• [Problem statement]
For the data below, restate word for word only the lines from the line containing "सुरक्षा से कोई समझौता नहीं होगा : अनिल विज" through the line containing "स्वाभिमानी : मुख्यमंत्री नायब सिंह सैनी", both ends included.

(Data for analysis begins)

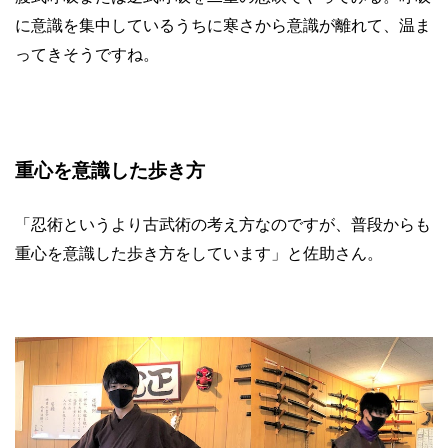
に意識を集中しているうちに寒さから意識が離れて、温ま
ってきそうですね。
重心を意識した歩き方
「忍術というより古武術の考え方なのですが、普段からも
重心を意識した歩き方をしています」と佐助さん。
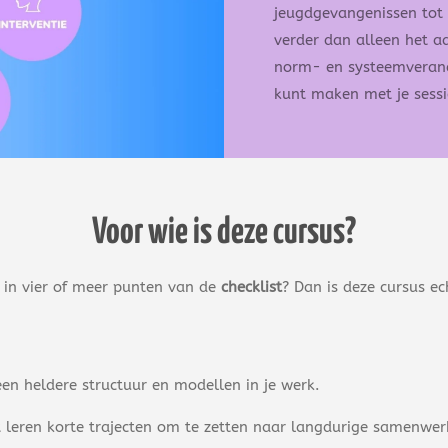
jeugdgevangenissen tot 
verder dan alleen het aa
norm- en systeemverande
kunt maken met je sessi
Voor wie is deze cursus?
f in vier of meer punten van de
checklist
? Dan is deze cursus ech
en heldere structuur en modellen in je werk.
lt leren korte trajecten om te zetten naar langdurige samenwer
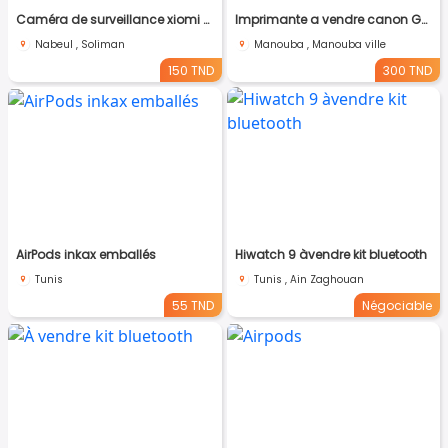
Caméra de surveillance xiomi original
Imprimante a vendre canon G2411
Nabeul , Soliman
Manouba , Manouba ville
150 TND
300 TND
AirPods inkax emballés
Hiwatch 9 àvendre kit bluetooth
Tunis
Tunis , Ain Zaghouan
55 TND
Négociable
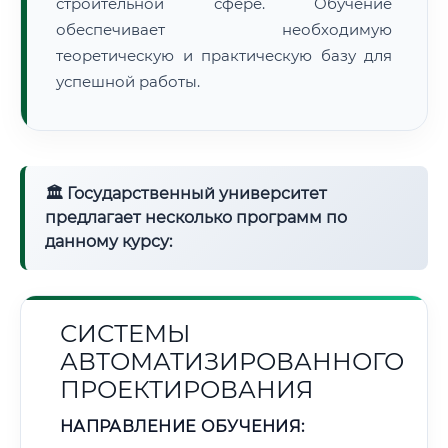
строительной сфере. Обучение
обеспечивает необходимую
теоретическую и практическую базу для
успешной работы.
🏛 Государственный университет
предлагает несколько программ по
данному курсу:
СИСТЕМЫ
АВТОМАТИЗИРОВАННОГО
ПРОЕКТИРОВАНИЯ
НАПРАВЛЕНИЕ ОБУЧЕНИЯ:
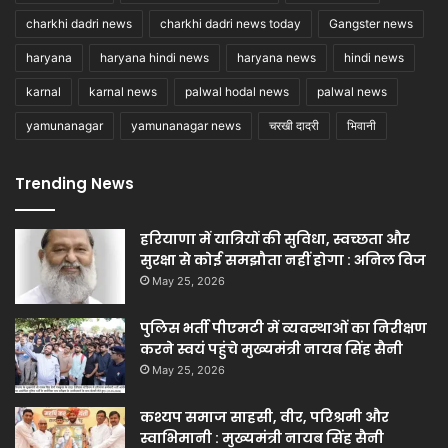
charkhi dadri news
charkhi dadri news today
Gangster news
haryana
haryana hindi news
haryana news
hindi news
karnal
karnal news
palwal hodal news
palwal news
yamunanagar
yamunanagar news
चरखी दादरी
भिवानी
Trending News
हरियाणा में यात्रियों की सुविधा, स्वच्छता और
सुरक्षा से कोई समझौता नहीं होगा : अनिल विज
May 25, 2026
पुलिस भर्ती पीएमटी में व्यवस्थाओं का निरीक्षण
करने स्वयं पहुंचे मुख्यमंत्री नायब सिंह सैनी
May 25, 2026
कश्यप समाज साहसी, वीर, परिश्रमी और
स्वाभिमानी : मुख्यमंत्री नायब सिंह सैनी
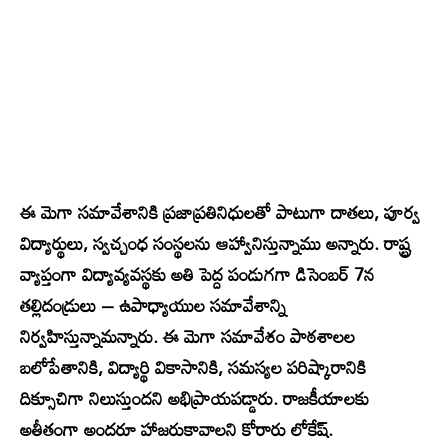
ఈ మెగా సమావేశానికి ప్రజాప్రతినిధులతో పాటుగా దాతలు, పూర్వ
విద్యార్థులు, స్వచ్చంధ సంస్థలను ఆహ్వానిస్తున్నాము అన్నారు. రాష్ట్ర
వ్యాప్తంగా విద్యావ్యవస్థకు అతి పెద్ద పండుగగా డిసెంబర్ 7న
తల్లిదండ్రులు – ఉపాధ్యాయుల సమావేశాన్ని
నిర్వహిస్తున్నామన్నారు. ఈ మెగా సమావేశం పాఠశాలల
బలోపేతానికి, విద్యార్థి వికాసానికి, సమస్యల పరిష్కారానికి
దిక్సూచిగా నిలుస్తుందని అభిప్రాయపడ్డారు. రాజకీయాలకు
అతీతంగా అందరూ హాజరుకావాలని కోరారు లోకేష్.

(Data for analysis ends)

• [Final answer]
सुरक्षा से कोई समझौता नहीं होगा : अनिल विज
May 25, 2026
पुलिस भर्ती पीएमटी में व्यवस्थाओं का निरीक्षण
करने स्वयं पहुंचे मुख्यमंत्री नायब सिंह सैनी
May 25, 2026
कश्यप समाज साहसी, वीर, परिश्रमी और
स्वाभिमानी : मुख्यमंत्री नायब सिंह सैनी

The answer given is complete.